→ Requirement: Only the text belongs in the copy. Transcribe the data exactly and drop any pictures.

→ Data to process:
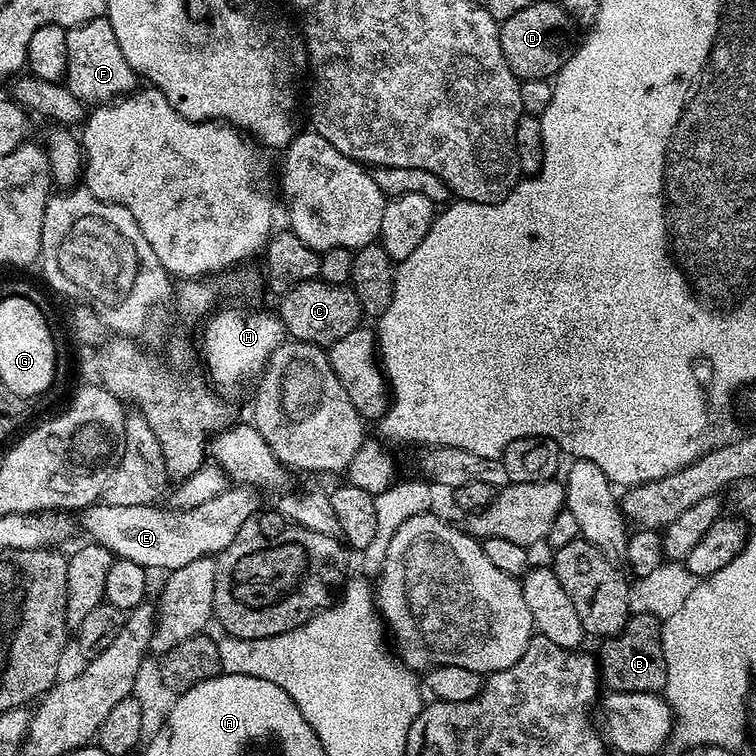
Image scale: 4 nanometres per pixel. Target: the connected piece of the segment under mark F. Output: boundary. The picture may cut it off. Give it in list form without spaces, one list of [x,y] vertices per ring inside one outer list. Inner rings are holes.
[[[106,18],[87,20],[85,24],[75,24],[67,29],[66,62],[66,83],[70,94],[84,101],[85,105],[99,106],[137,91],[136,72],[130,62],[126,62],[126,54],[122,54],[122,46],[118,46],[118,38],[114,38],[114,30]]]

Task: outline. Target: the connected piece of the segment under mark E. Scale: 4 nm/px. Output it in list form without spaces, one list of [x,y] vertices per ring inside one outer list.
[[[233,485],[218,498],[210,498],[210,502],[202,502],[202,506],[193,508],[182,508],[179,510],[169,510],[167,507],[160,508],[156,504],[146,506],[106,506],[103,502],[97,502],[83,509],[84,528],[89,532],[91,539],[95,543],[106,546],[106,550],[112,552],[113,557],[138,562],[146,570],[152,568],[164,568],[165,573],[178,570],[186,566],[186,562],[194,562],[203,556],[215,557],[226,546],[234,542],[235,535],[252,517],[259,513],[257,489],[251,485]]]

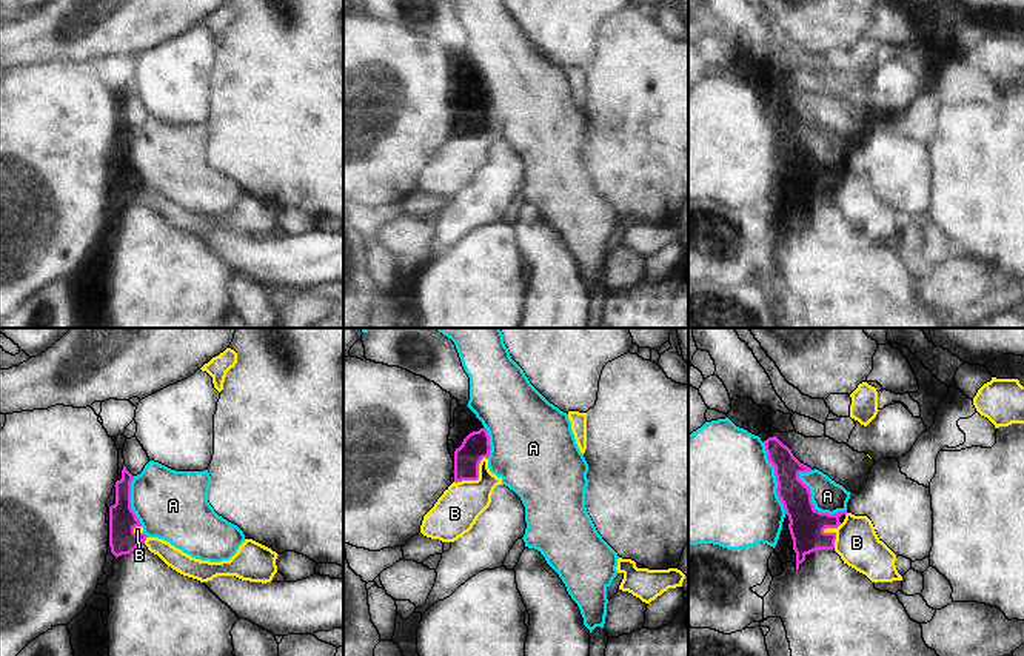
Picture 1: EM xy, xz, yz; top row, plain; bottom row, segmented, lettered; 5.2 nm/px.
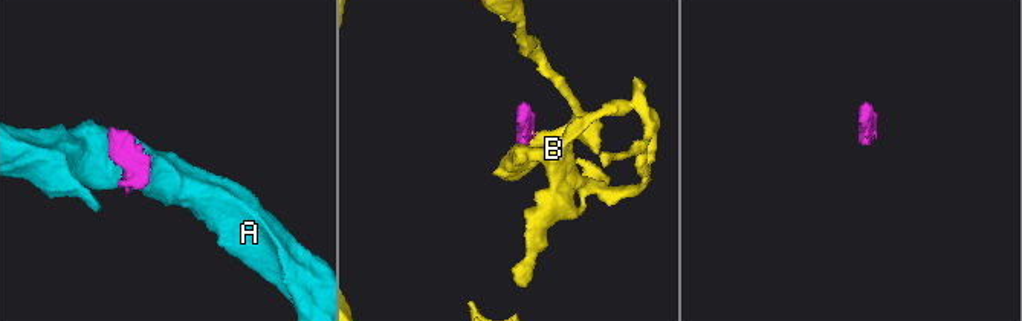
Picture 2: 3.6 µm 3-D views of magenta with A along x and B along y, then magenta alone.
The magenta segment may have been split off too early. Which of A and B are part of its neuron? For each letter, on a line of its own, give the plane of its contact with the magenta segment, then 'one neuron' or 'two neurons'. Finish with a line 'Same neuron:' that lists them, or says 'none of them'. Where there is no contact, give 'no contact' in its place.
A: yz | one neuron
B: xz | two neurons
Same neuron: A

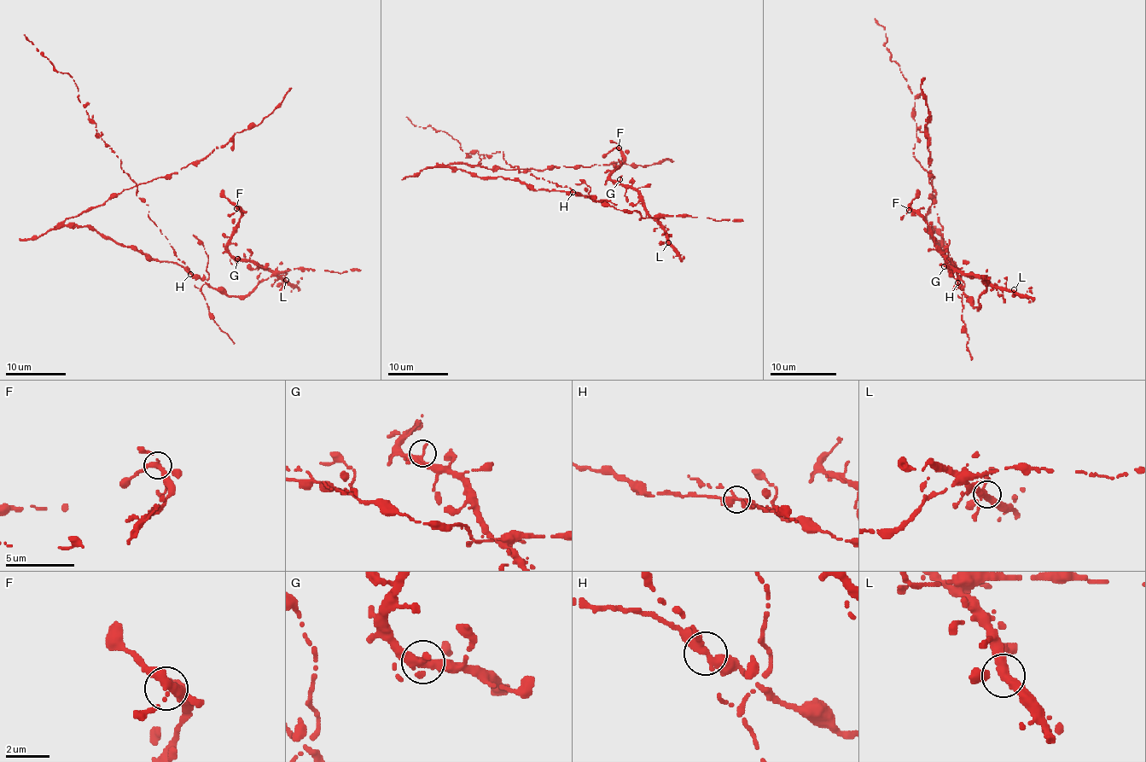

→ The completed task:
Image scale: 4 nanometres per pixel. Target: the connected piece of the segment under mark F. Output: boundary. The picture may cut it off. Give it in list form without spaces, one list of [x,y] vertices per ring inside one outer list. Inner rings are holes.
[[[106,18],[87,20],[85,24],[75,24],[67,29],[66,62],[66,83],[70,94],[84,101],[85,105],[99,106],[137,91],[136,72],[130,62],[126,62],[126,54],[122,54],[122,46],[118,46],[118,38],[114,38],[114,30]]]

Task: outline. Target: the connected piece of the segment under mark E. Scale: 4 nm/px. Output it in list form without spaces, one list of [x,y] vertices per ring inside one outer list.
[[[233,485],[218,498],[210,498],[210,502],[202,502],[202,506],[193,508],[182,508],[179,510],[169,510],[167,507],[160,508],[156,504],[146,506],[106,506],[103,502],[97,502],[83,509],[84,528],[89,532],[91,539],[95,543],[106,546],[106,550],[112,552],[113,557],[138,562],[146,570],[152,568],[164,568],[165,573],[178,570],[186,566],[186,562],[194,562],[203,556],[215,557],[226,546],[234,542],[235,535],[252,517],[259,513],[257,489],[251,485]]]

Picture 1: EM xy, xz, yz; top row, plain; bottom row, segmented, lettered; 5.2 nm/px.
Picture 2: 3.6 µm 3-D views of magenta with A along x and B along y, then magenta alone.
The magenta segment may have been split off too early. Which of A and B are part of its neuron? For each letter, on a line of its own, give the plane of its contact with the magenta segment, then 'one neuron' or 'two neurons'. Finish with a line 'Same neuron:' that lists them, or says 'none of them'. Where there is no contact, give 'no contact' in its place.
A: yz | one neuron
B: xz | two neurons
Same neuron: A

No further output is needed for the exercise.